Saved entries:

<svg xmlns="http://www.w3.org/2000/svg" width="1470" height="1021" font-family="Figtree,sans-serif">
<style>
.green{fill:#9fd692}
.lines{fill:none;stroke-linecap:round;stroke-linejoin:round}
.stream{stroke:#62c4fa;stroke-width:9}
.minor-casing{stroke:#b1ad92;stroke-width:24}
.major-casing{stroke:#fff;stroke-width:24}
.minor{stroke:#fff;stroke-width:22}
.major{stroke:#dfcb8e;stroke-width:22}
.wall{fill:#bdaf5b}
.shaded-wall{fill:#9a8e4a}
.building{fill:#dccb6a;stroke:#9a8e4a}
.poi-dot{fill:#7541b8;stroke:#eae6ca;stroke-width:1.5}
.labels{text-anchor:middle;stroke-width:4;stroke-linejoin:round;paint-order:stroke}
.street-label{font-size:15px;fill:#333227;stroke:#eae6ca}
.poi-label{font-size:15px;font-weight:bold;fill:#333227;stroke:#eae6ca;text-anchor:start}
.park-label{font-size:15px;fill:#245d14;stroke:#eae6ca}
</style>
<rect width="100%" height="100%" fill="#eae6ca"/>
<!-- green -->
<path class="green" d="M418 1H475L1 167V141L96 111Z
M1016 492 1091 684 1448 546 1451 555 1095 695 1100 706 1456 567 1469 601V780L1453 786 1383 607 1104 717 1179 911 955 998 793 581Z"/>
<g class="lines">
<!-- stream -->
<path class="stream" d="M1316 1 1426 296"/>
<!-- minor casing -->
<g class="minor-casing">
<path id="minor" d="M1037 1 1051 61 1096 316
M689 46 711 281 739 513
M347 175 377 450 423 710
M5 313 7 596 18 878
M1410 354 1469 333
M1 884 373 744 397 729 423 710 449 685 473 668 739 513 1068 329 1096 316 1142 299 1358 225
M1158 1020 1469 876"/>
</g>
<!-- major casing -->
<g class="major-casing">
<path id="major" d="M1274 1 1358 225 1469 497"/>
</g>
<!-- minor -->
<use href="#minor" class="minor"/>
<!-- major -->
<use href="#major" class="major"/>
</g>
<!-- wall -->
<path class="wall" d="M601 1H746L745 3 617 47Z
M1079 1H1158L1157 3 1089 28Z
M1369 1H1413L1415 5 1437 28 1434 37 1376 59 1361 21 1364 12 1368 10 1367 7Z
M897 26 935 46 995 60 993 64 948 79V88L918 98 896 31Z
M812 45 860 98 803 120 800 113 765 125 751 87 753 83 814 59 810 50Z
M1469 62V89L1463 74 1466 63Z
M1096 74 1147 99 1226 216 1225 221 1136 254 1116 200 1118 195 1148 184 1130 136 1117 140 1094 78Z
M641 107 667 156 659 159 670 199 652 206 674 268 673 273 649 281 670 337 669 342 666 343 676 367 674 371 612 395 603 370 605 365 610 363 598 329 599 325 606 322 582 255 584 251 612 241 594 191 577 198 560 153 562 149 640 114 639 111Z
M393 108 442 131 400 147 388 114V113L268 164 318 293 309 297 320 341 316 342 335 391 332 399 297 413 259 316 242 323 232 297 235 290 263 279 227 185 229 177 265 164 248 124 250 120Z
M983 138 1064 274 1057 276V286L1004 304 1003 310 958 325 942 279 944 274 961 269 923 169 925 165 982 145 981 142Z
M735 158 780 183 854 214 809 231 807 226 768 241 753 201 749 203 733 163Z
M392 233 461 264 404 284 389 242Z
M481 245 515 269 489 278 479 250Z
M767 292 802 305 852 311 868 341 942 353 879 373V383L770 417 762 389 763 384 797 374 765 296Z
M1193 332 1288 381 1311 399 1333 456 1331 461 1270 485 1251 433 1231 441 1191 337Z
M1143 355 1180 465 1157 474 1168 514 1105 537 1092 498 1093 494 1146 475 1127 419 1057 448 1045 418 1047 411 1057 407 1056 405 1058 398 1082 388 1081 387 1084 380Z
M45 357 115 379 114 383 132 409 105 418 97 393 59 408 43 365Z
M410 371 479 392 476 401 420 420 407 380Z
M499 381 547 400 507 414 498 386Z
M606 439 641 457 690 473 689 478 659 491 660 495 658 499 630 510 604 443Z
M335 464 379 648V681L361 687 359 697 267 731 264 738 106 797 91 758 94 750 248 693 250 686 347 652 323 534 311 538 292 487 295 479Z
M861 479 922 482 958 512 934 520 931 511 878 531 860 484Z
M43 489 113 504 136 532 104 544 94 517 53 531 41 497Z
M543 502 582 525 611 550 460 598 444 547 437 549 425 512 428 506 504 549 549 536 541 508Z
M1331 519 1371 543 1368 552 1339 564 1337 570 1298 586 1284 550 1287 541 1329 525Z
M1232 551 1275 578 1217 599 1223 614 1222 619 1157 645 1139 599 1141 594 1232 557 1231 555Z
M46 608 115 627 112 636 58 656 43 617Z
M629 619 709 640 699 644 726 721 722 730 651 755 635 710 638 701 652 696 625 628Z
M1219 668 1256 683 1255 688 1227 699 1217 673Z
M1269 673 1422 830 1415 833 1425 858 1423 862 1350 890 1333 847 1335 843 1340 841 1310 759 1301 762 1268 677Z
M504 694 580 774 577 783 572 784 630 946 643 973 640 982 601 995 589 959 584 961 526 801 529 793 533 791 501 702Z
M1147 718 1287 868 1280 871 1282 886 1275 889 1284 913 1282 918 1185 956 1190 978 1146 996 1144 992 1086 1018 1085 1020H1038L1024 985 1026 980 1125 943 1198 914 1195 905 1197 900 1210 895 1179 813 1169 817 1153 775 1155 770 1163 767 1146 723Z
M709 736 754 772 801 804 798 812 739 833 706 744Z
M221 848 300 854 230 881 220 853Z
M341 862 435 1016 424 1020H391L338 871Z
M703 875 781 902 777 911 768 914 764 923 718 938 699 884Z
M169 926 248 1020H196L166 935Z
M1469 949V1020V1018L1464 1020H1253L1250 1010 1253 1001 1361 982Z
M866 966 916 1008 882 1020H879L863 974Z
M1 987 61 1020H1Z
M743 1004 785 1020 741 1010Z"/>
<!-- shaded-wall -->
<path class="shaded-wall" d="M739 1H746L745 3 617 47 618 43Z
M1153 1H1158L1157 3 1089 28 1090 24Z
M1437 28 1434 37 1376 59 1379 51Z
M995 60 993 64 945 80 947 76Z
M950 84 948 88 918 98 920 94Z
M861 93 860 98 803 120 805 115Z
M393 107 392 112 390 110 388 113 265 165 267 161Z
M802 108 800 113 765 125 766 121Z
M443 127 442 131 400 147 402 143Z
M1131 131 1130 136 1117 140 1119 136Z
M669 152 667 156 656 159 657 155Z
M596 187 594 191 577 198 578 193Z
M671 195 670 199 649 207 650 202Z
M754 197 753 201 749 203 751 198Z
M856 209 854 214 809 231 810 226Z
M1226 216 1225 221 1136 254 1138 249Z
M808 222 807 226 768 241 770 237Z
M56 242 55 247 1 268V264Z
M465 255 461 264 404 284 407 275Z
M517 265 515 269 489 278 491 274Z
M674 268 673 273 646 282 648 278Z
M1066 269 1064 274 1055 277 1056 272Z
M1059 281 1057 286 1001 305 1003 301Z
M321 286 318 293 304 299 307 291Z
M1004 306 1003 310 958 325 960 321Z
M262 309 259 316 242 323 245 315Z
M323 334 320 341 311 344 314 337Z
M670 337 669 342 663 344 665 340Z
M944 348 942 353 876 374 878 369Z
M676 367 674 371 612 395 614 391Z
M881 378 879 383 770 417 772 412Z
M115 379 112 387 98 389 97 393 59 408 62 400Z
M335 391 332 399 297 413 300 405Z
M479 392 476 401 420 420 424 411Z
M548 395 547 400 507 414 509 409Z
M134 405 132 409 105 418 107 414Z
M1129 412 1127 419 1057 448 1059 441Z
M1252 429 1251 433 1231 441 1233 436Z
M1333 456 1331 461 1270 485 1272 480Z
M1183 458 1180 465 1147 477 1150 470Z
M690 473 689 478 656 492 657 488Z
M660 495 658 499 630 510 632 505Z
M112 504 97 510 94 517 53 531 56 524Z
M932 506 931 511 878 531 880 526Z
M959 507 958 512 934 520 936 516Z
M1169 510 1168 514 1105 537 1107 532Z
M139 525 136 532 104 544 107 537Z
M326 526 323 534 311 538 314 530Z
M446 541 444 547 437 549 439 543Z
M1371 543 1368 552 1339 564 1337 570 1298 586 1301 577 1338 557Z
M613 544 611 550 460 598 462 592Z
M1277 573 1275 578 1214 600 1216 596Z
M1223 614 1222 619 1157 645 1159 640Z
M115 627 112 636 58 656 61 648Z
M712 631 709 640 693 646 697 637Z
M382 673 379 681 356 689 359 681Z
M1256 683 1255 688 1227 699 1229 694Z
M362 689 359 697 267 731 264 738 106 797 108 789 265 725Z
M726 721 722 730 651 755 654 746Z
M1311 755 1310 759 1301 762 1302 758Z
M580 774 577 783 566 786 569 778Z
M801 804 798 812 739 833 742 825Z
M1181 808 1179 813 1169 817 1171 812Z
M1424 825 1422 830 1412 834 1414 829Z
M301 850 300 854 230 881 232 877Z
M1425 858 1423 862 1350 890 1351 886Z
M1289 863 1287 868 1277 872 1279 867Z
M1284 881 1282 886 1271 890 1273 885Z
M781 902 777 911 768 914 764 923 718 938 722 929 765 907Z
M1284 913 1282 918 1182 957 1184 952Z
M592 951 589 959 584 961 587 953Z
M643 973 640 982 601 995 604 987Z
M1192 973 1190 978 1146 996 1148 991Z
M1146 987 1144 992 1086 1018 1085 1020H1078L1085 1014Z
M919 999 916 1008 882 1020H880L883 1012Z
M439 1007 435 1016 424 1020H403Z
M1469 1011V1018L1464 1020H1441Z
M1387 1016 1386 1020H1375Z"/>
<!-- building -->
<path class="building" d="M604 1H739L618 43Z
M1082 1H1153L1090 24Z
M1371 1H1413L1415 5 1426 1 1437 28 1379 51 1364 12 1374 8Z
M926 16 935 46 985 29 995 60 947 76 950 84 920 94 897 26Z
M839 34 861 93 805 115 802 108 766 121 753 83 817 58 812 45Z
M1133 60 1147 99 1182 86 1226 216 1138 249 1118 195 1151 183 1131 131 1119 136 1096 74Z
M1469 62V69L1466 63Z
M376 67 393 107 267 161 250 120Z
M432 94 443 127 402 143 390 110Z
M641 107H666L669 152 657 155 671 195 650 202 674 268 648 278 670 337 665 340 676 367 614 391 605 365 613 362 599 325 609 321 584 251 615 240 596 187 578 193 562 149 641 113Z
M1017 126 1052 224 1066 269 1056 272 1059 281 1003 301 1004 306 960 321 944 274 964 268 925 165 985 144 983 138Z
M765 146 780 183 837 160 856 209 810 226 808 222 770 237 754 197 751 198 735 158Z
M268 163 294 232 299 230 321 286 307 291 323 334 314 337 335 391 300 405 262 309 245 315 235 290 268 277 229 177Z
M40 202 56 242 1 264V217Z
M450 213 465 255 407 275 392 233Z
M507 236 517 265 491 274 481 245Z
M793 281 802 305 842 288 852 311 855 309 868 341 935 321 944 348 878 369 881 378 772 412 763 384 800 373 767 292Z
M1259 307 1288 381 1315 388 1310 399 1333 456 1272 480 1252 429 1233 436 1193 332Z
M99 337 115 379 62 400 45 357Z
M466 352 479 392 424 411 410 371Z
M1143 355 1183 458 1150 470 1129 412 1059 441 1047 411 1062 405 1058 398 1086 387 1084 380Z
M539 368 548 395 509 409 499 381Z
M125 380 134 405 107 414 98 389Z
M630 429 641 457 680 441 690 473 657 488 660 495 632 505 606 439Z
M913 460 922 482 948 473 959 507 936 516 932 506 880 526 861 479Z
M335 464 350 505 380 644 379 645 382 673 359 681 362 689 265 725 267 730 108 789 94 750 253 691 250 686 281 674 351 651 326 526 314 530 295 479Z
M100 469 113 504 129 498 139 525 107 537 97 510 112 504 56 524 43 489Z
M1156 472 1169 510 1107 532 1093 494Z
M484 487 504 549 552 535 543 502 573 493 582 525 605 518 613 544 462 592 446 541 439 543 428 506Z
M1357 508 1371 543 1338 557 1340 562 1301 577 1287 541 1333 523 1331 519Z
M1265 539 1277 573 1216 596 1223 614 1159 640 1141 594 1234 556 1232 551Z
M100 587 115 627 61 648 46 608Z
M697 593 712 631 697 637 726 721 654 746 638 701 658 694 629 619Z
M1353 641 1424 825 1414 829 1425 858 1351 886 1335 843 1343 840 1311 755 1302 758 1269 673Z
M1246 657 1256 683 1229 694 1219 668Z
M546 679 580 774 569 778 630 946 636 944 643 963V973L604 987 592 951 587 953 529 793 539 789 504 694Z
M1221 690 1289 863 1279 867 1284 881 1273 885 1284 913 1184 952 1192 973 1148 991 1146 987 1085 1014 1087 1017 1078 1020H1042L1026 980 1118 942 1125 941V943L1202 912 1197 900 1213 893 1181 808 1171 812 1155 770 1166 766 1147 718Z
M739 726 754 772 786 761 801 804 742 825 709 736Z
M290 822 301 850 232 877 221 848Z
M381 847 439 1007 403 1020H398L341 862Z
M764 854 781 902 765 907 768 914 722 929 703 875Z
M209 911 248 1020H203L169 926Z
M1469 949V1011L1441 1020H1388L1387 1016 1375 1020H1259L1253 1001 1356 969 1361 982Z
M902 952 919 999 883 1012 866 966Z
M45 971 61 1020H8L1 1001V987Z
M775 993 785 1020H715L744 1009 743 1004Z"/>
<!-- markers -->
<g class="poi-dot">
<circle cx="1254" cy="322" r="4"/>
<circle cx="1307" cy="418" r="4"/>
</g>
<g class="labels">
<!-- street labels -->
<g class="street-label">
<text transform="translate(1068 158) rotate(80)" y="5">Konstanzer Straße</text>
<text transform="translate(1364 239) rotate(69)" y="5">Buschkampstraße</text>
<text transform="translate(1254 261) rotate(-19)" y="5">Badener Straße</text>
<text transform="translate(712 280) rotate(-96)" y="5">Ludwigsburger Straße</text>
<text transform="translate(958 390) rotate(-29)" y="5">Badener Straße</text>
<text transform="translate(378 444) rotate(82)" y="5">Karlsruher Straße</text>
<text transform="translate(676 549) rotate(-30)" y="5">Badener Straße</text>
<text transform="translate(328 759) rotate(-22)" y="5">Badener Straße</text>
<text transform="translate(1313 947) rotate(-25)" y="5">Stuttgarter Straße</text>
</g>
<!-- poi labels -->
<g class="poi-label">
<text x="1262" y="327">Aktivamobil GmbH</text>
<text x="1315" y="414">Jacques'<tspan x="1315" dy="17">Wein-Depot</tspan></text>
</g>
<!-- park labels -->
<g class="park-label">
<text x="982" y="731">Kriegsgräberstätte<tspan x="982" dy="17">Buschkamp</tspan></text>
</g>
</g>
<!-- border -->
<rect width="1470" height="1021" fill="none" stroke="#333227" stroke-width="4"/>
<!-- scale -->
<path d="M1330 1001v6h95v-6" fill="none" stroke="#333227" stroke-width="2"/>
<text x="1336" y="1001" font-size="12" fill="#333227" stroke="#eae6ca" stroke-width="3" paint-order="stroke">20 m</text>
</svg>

◆ **WHAT YOU SHOULD DO**
Copy out each line of the entries where the word "round" is found.

◆ **EXERCISE OUTPUT**
.lines{fill:none;stroke-linecap:round;stroke-linejoin:round}
.labels{text-anchor:middle;stroke-width:4;stroke-linejoin:round;paint-order:stroke}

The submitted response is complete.